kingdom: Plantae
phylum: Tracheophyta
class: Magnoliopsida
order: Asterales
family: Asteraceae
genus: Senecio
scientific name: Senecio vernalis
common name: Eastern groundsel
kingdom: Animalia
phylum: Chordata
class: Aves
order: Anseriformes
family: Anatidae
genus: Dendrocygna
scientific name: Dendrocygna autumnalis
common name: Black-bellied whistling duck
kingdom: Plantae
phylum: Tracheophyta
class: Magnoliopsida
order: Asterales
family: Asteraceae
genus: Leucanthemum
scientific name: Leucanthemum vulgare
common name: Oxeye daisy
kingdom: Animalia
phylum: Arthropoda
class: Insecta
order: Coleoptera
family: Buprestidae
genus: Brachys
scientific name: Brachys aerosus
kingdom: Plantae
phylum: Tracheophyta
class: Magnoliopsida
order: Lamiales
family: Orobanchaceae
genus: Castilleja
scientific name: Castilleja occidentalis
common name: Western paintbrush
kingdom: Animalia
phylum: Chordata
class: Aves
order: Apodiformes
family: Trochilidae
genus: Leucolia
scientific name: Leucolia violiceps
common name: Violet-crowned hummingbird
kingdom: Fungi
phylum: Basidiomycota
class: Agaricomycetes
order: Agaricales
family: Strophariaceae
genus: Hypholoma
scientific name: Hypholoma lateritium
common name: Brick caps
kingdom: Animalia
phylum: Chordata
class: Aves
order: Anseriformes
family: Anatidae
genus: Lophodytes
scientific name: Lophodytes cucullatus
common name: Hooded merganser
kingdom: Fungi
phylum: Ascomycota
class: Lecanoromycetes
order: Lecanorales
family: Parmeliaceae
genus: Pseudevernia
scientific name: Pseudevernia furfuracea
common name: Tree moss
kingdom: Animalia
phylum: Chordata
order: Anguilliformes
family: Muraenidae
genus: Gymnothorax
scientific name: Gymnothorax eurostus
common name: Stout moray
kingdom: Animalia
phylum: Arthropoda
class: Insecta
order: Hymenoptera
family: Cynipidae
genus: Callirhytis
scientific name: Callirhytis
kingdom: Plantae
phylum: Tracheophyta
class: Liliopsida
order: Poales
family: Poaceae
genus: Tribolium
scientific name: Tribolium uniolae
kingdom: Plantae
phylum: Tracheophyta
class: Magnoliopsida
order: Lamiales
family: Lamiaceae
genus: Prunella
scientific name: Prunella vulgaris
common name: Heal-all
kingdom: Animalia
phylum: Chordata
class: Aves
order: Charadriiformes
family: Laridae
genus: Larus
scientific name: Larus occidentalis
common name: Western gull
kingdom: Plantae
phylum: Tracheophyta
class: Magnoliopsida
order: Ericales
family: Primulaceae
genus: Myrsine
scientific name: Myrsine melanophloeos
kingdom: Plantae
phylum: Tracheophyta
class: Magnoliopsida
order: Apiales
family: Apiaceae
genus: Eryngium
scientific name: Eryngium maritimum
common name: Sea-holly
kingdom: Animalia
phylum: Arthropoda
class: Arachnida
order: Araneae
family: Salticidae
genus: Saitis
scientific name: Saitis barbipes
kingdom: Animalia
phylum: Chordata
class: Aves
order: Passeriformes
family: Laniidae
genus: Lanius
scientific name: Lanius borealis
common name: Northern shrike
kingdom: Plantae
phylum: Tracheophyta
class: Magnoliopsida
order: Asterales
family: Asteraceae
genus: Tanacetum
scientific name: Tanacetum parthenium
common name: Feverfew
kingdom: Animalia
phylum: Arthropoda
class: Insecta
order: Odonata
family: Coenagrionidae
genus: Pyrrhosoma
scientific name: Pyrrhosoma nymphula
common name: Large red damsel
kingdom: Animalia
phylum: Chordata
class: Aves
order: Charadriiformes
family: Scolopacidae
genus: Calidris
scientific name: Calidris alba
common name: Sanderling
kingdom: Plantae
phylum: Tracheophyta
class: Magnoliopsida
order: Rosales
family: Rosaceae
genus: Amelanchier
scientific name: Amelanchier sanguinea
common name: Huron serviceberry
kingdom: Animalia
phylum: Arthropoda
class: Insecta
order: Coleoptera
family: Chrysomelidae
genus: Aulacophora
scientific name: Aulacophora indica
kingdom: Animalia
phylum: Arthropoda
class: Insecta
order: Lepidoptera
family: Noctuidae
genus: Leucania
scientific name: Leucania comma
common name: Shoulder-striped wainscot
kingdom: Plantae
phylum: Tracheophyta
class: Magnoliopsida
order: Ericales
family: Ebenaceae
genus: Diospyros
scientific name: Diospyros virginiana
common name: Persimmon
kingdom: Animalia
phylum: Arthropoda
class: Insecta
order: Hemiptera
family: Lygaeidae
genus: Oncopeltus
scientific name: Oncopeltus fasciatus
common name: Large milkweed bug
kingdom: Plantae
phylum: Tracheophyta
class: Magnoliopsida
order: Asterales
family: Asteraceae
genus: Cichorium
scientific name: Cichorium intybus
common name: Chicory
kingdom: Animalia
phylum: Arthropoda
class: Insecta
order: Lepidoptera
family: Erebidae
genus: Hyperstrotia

What the exercise asks >> Reproduce each line listed for the items above, word for word and in the same order.

Response to this task >>
kingdom: Plantae
phylum: Tracheophyta
class: Magnoliopsida
order: Asterales
family: Asteraceae
genus: Senecio
scientific name: Senecio vernalis
common name: Eastern groundsel
kingdom: Animalia
phylum: Chordata
class: Aves
order: Anseriformes
family: Anatidae
genus: Dendrocygna
scientific name: Dendrocygna autumnalis
common name: Black-bellied whistling duck
kingdom: Plantae
phylum: Tracheophyta
class: Magnoliopsida
order: Asterales
family: Asteraceae
genus: Leucanthemum
scientific name: Leucanthemum vulgare
common name: Oxeye daisy
kingdom: Animalia
phylum: Arthropoda
class: Insecta
order: Coleoptera
family: Buprestidae
genus: Brachys
scientific name: Brachys aerosus
kingdom: Plantae
phylum: Tracheophyta
class: Magnoliopsida
order: Lamiales
family: Orobanchaceae
genus: Castilleja
scientific name: Castilleja occidentalis
common name: Western paintbrush
kingdom: Animalia
phylum: Chordata
class: Aves
order: Apodiformes
family: Trochilidae
genus: Leucolia
scientific name: Leucolia violiceps
common name: Violet-crowned hummingbird
kingdom: Fungi
phylum: Basidiomycota
class: Agaricomycetes
order: Agaricales
family: Strophariaceae
genus: Hypholoma
scientific name: Hypholoma lateritium
common name: Brick caps
kingdom: Animalia
phylum: Chordata
class: Aves
order: Anseriformes
family: Anatidae
genus: Lophodytes
scientific name: Lophodytes cucullatus
common name: Hooded merganser
kingdom: Fungi
phylum: Ascomycota
class: Lecanoromycetes
order: Lecanorales
family: Parmeliaceae
genus: Pseudevernia
scientific name: Pseudevernia furfuracea
common name: Tree moss
kingdom: Animalia
phylum: Chordata
order: Anguilliformes
family: Muraenidae
genus: Gymnothorax
scientific name: Gymnothorax eurostus
common name: Stout moray
kingdom: Animalia
phylum: Arthropoda
class: Insecta
order: Hymenoptera
family: Cynipidae
genus: Callirhytis
scientific name: Callirhytis
kingdom: Plantae
phylum: Tracheophyta
class: Liliopsida
order: Poales
family: Poaceae
genus: Tribolium
scientific name: Tribolium uniolae
kingdom: Plantae
phylum: Tracheophyta
class: Magnoliopsida
order: Lamiales
family: Lamiaceae
genus: Prunella
scientific name: Prunella vulgaris
common name: Heal-all
kingdom: Animalia
phylum: Chordata
class: Aves
order: Charadriiformes
family: Laridae
genus: Larus
scientific name: Larus occidentalis
common name: Western gull
kingdom: Plantae
phylum: Tracheophyta
class: Magnoliopsida
order: Ericales
family: Primulaceae
genus: Myrsine
scientific name: Myrsine melanophloeos
kingdom: Plantae
phylum: Tracheophyta
class: Magnoliopsida
order: Apiales
family: Apiaceae
genus: Eryngium
scientific name: Eryngium maritimum
common name: Sea-holly
kingdom: Animalia
phylum: Arthropoda
class: Arachnida
order: Araneae
family: Salticidae
genus: Saitis
scientific name: Saitis barbipes
kingdom: Animalia
phylum: Chordata
class: Aves
order: Passeriformes
family: Laniidae
genus: Lanius
scientific name: Lanius borealis
common name: Northern shrike
kingdom: Plantae
phylum: Tracheophyta
class: Magnoliopsida
order: Asterales
family: Asteraceae
genus: Tanacetum
scientific name: Tanacetum parthenium
common name: Feverfew
kingdom: Animalia
phylum: Arthropoda
class: Insecta
order: Odonata
family: Coenagrionidae
genus: Pyrrhosoma
scientific name: Pyrrhosoma nymphula
common name: Large red damsel
kingdom: Animalia
phylum: Chordata
class: Aves
order: Charadriiformes
family: Scolopacidae
genus: Calidris
scientific name: Calidris alba
common name: Sanderling
kingdom: Plantae
phylum: Tracheophyta
class: Magnoliopsida
order: Rosales
family: Rosaceae
genus: Amelanchier
scientific name: Amelanchier sanguinea
common name: Huron serviceberry
kingdom: Animalia
phylum: Arthropoda
class: Insecta
order: Coleoptera
family: Chrysomelidae
genus: Aulacophora
scientific name: Aulacophora indica
kingdom: Animalia
phylum: Arthropoda
class: Insecta
order: Lepidoptera
family: Noctuidae
genus: Leucania
scientific name: Leucania comma
common name: Shoulder-striped wainscot
kingdom: Plantae
phylum: Tracheophyta
class: Magnoliopsida
order: Ericales
family: Ebenaceae
genus: Diospyros
scientific name: Diospyros virginiana
common name: Persimmon
kingdom: Animalia
phylum: Arthropoda
class: Insecta
order: Hemiptera
family: Lygaeidae
genus: Oncopeltus
scientific name: Oncopeltus fasciatus
common name: Large milkweed bug
kingdom: Plantae
phylum: Tracheophyta
class: Magnoliopsida
order: Asterales
family: Asteraceae
genus: Cichorium
scientific name: Cichorium intybus
common name: Chicory
kingdom: Animalia
phylum: Arthropoda
class: Insecta
order: Lepidoptera
family: Erebidae
genus: Hyperstrotia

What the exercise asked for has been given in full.